Smarter installers - like MSI - can help with this as well, by noticing the state of the world before values are written or updated in the registry. Maybe when you uninstall Barbaszot, it knows to just rewrite the old values, and suddenly Bongoblam III is now the handler again. That's groovy. But wait - what if Bongoblam was installed after Barbaszot, but Barbaszot stole back the extension handler (this horrible practice started about five minutes after the first alternate handler for .whatever files was created...)? The installer in all its logic says "well there was no value before" and helpfully deletes the keys. Now Bongoblam III is out in the cold again.

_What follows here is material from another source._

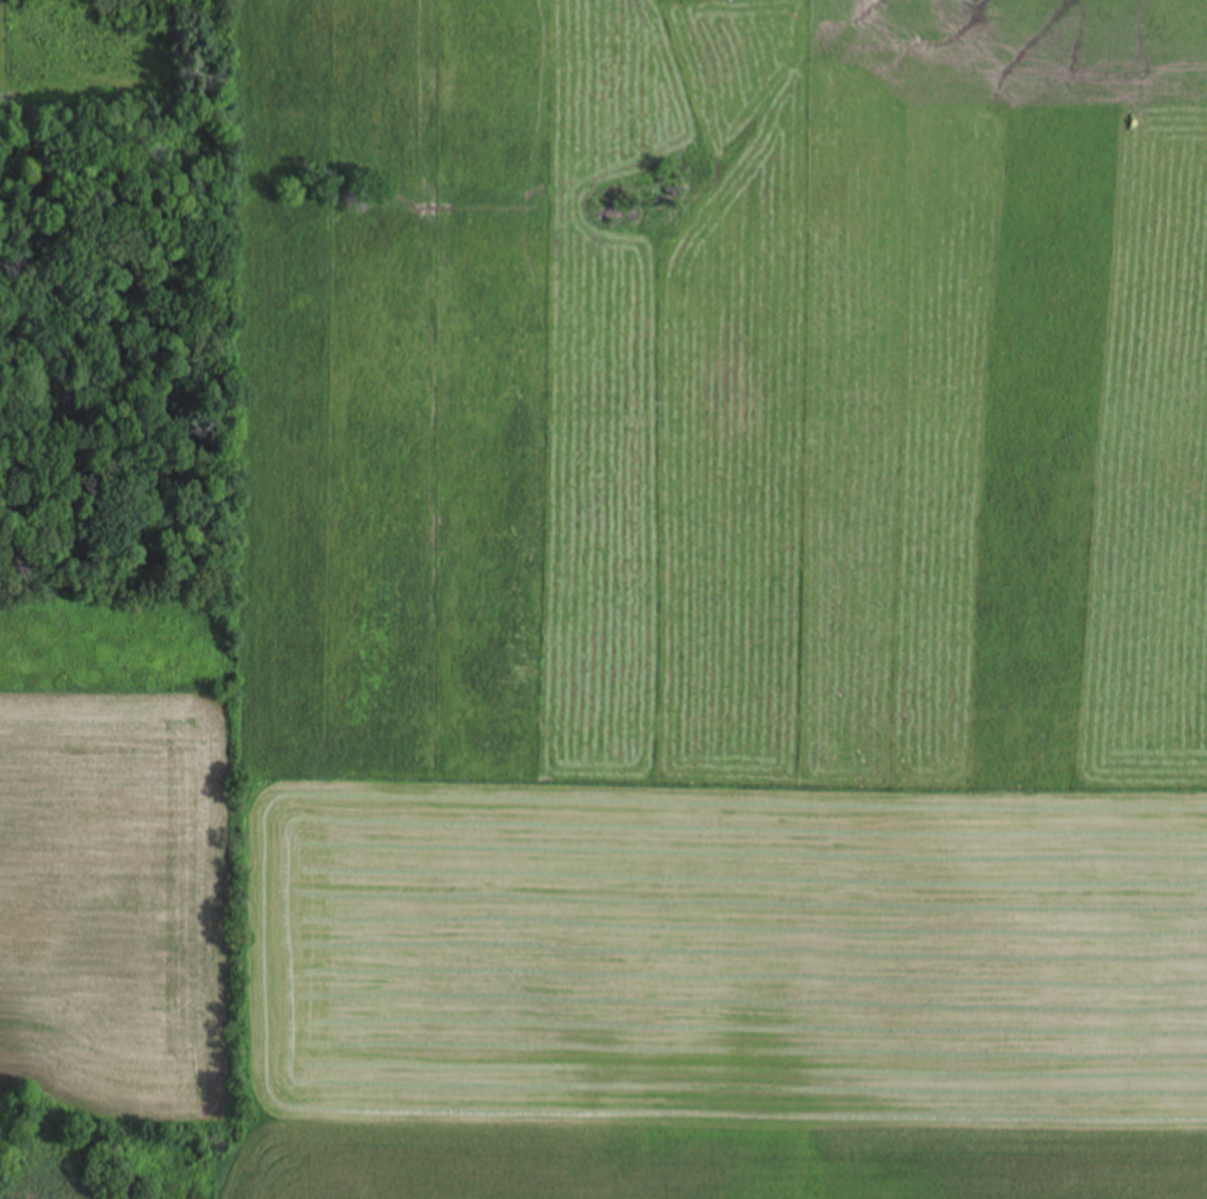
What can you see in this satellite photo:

What can we do about all this? My work involves doing completely self-described simple and nondestructive operations to a running system. In my world, when the shell was looking for an .xyz handler but after Barbaszot had been removed, it would look through a data-driven list of applications that had declared themselves to be .xyz handlers. Maybe it would have prompted the user, maybe it would have picked the last-used, maybe it would have picked the first random one. In any case, removal of Barbaszot would not have destroyed the list of possible choices

It would appear I'm rambling again. I'll have more later - less ranting on how bad software is now, and more things I've discovered while working here.